▶ [What to work on]:
In the look back at "Embedded" 2006, what debugger came with the initial embedded release of Windows CE?

Top of Provided passage

A look back at "Embedded" 2006.

It's new years eve, the end of quite an interesting year in the mobile and embedded world. Here's a quick look at some of the highlights.

Windows Embedded CE 6.0 released and available in Eval and Full product versions - this is the 10th anniversary of the initial Windows CE 1.0 release, things have really come a long way in 10 years. CE 6.0 continues to be a hard-real-time, componentized, small footprint embedded operating system that runs on a variety of processor architectures - the initial embedded release (version 2.0, 1998) shipped with a command line interface for building the operating system (which is still available in CE 6.0), components were only exposed through environment variables (such as "SYSGEN_HTTPD") at the command line, no UI based tools to configure/build the operating system, and WindBag as the debugger!

The early releases of Windows CE used the Windows CE Toolkit for Visual Basic and the Windows CE Toolkit for Visual C++ as the application development tools - these were plugins to Visual C++ 5.0 and Visual Basic 5.0 - The level of VB support was much closer to VBScript than to full Visual Basic support, thankfully things have moved on from the initial o/s and tools releases to the point where we have a fully integrated tool chain - Visual Studio 2005, with the CE 6.0 plugin - this gives one place to do everything - you can configure, build, download, debug, test, and write applications for your CE 6.0 based design all from one tool.

There are also some interesting new technologies added to CE 6.0 including CellCore, Remote Projector (works with Vista PC's/Laptops), and more...

Bottom of Provided passage
Top of Given data

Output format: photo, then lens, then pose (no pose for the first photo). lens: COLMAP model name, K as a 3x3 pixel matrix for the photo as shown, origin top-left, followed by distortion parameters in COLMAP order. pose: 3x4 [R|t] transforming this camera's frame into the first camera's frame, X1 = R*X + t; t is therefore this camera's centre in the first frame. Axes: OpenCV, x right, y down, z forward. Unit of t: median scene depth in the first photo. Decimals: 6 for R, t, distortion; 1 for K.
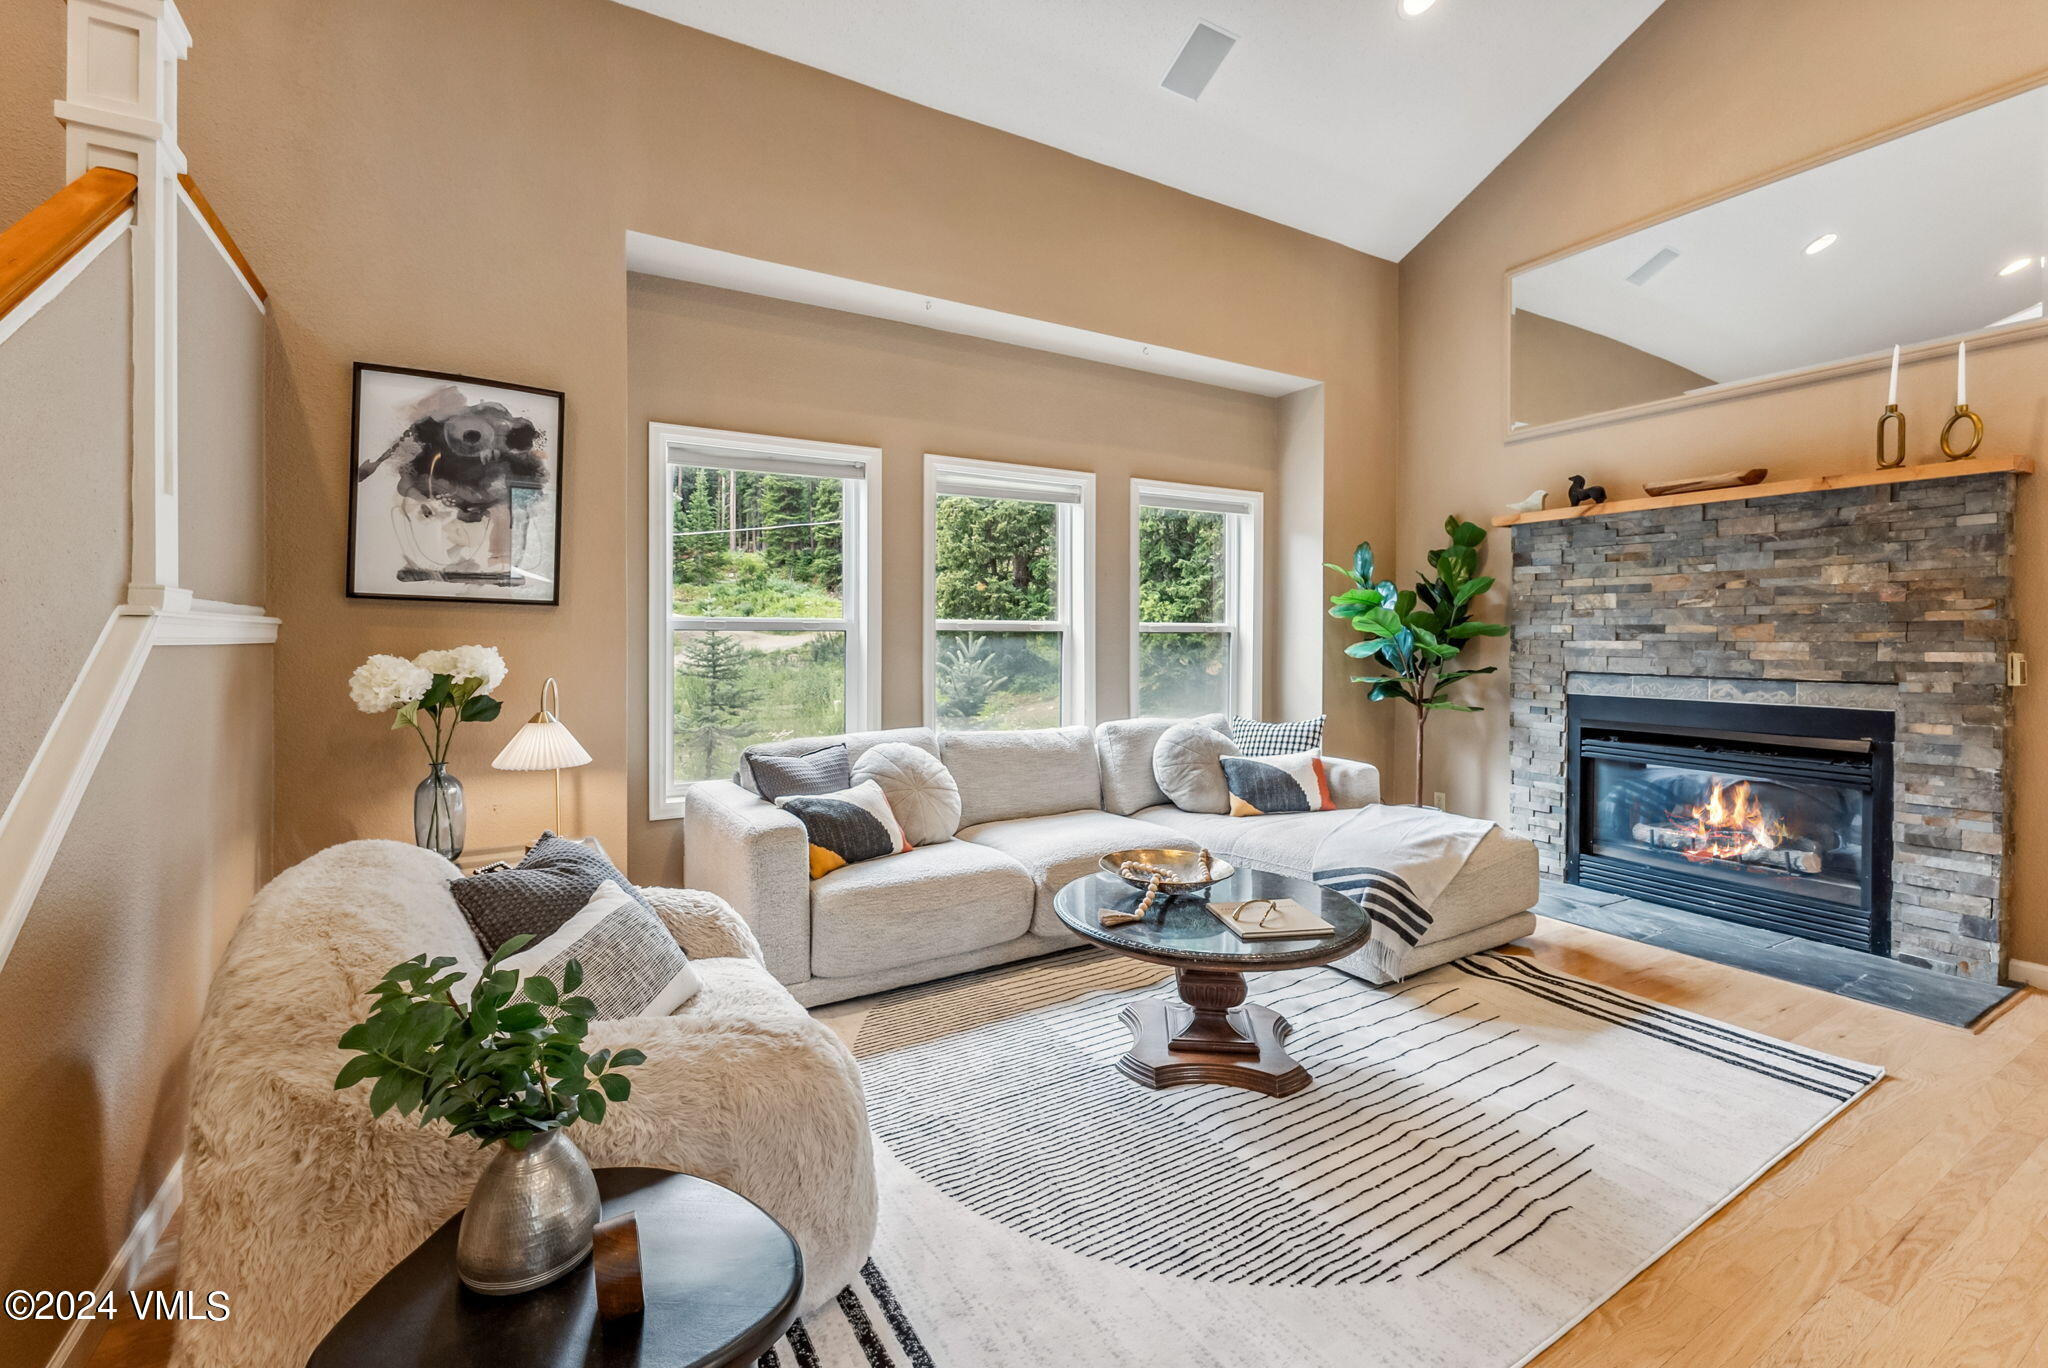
lens RADIAL K [[859.5, 0, 1024.6], [0, 859.5, 667.6], [0, 0, 1]] dist [-0.000442, -0.000037]
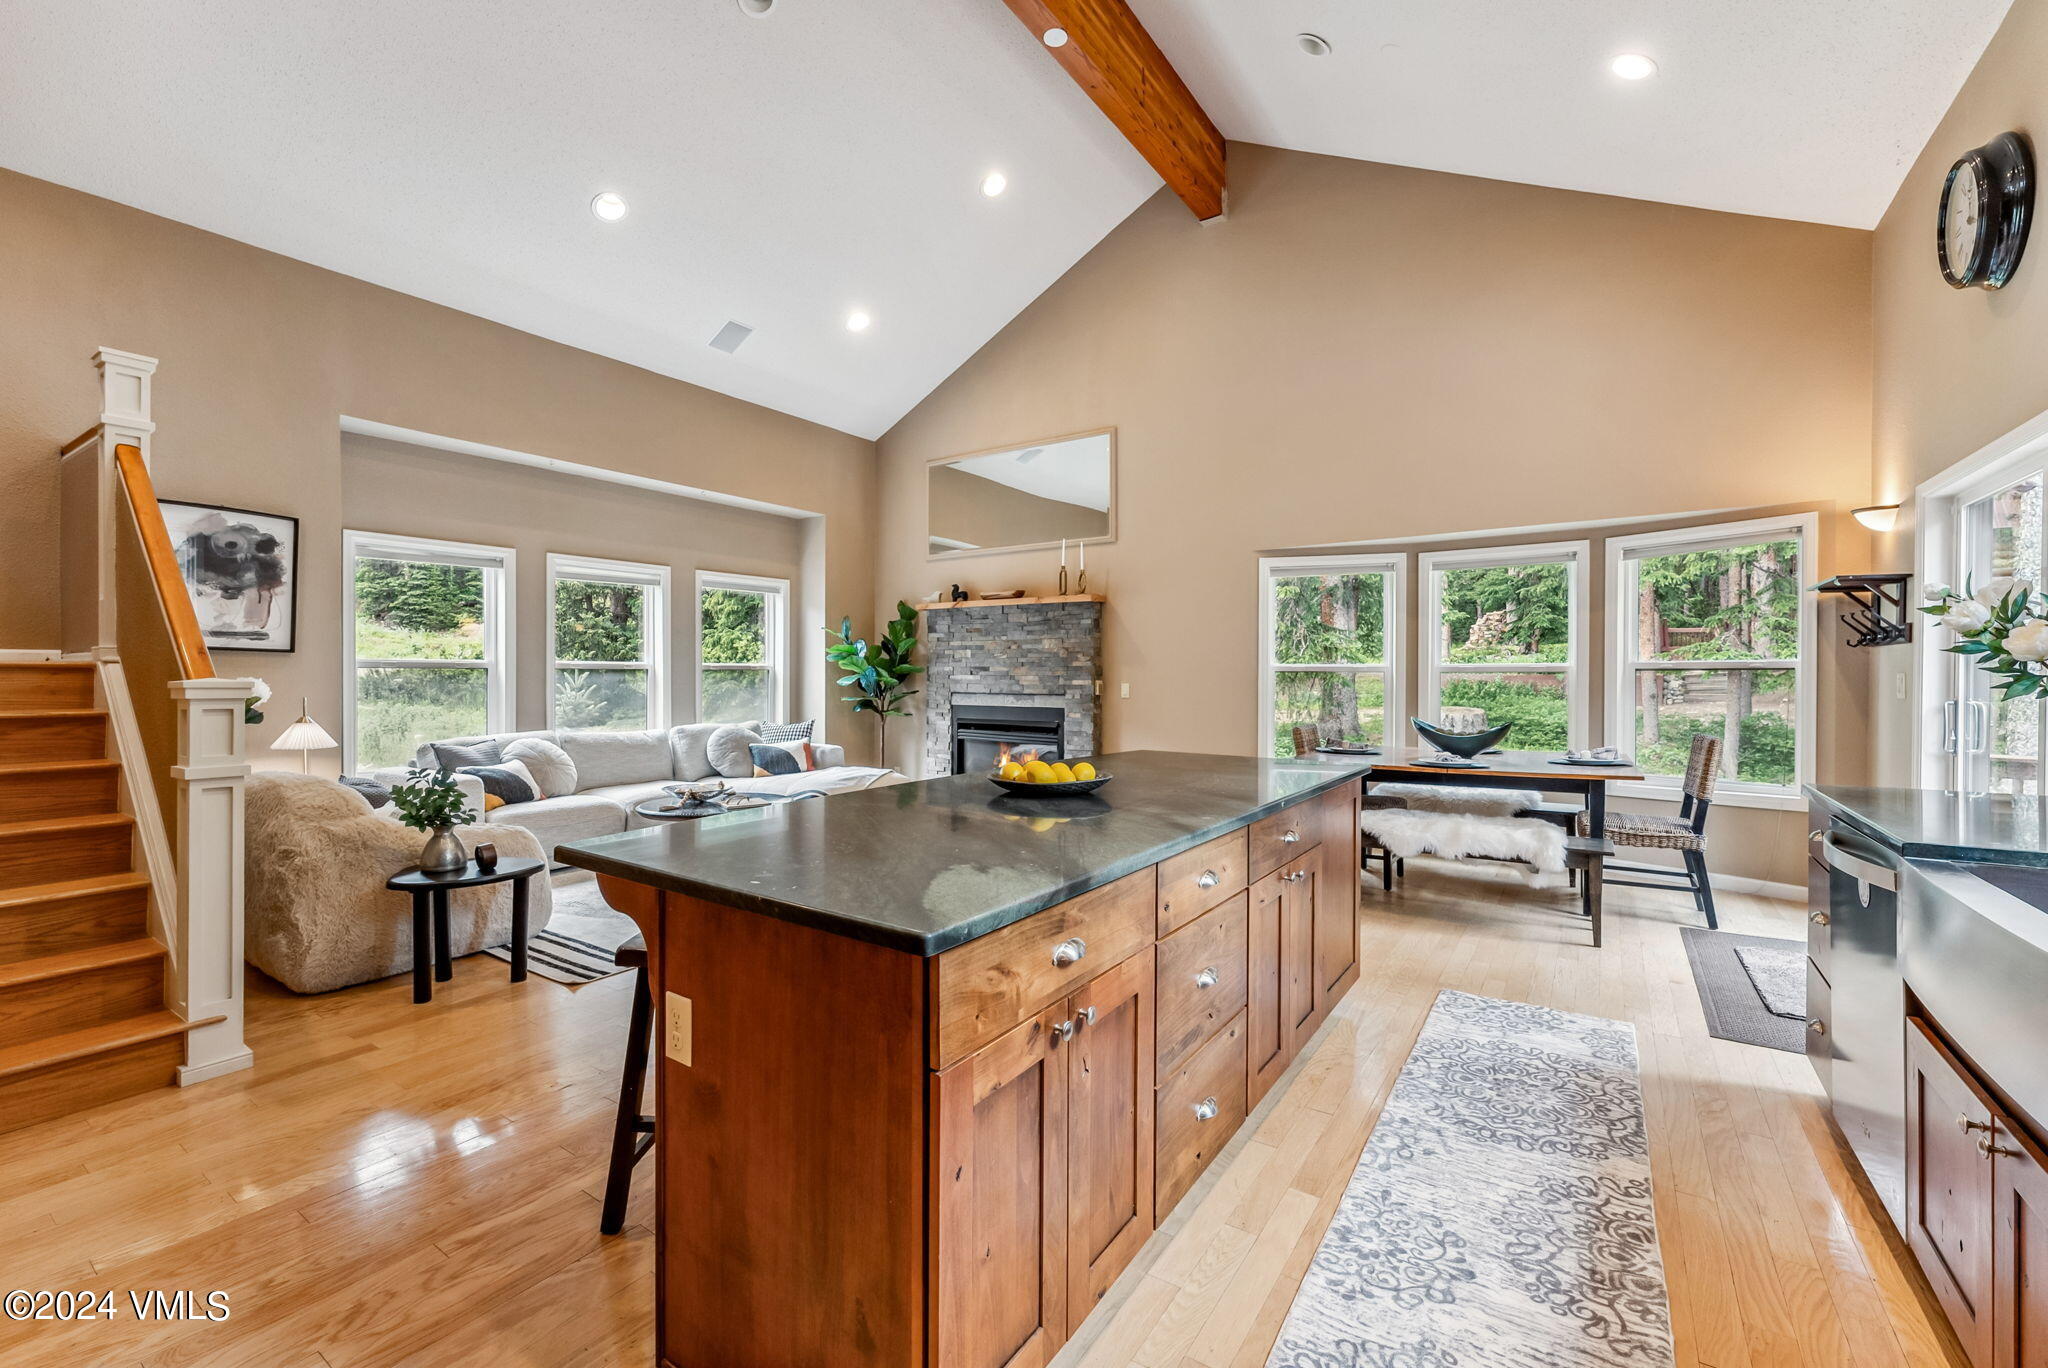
lens RADIAL K [[857.5, 0, 1024.0], [0, 857.5, 684.0], [0, 0, 1]] dist [-0.000846, -0.000050]
pose [[0.906446, -0.004004, 0.422304, 0.007359], [0.013580, 0.999714, -0.019671, 0.025771], [-0.422104, 0.023566, 0.906241, -0.728633]]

Bottom of Given data

▶ [Answer to this exercise]:
WindBag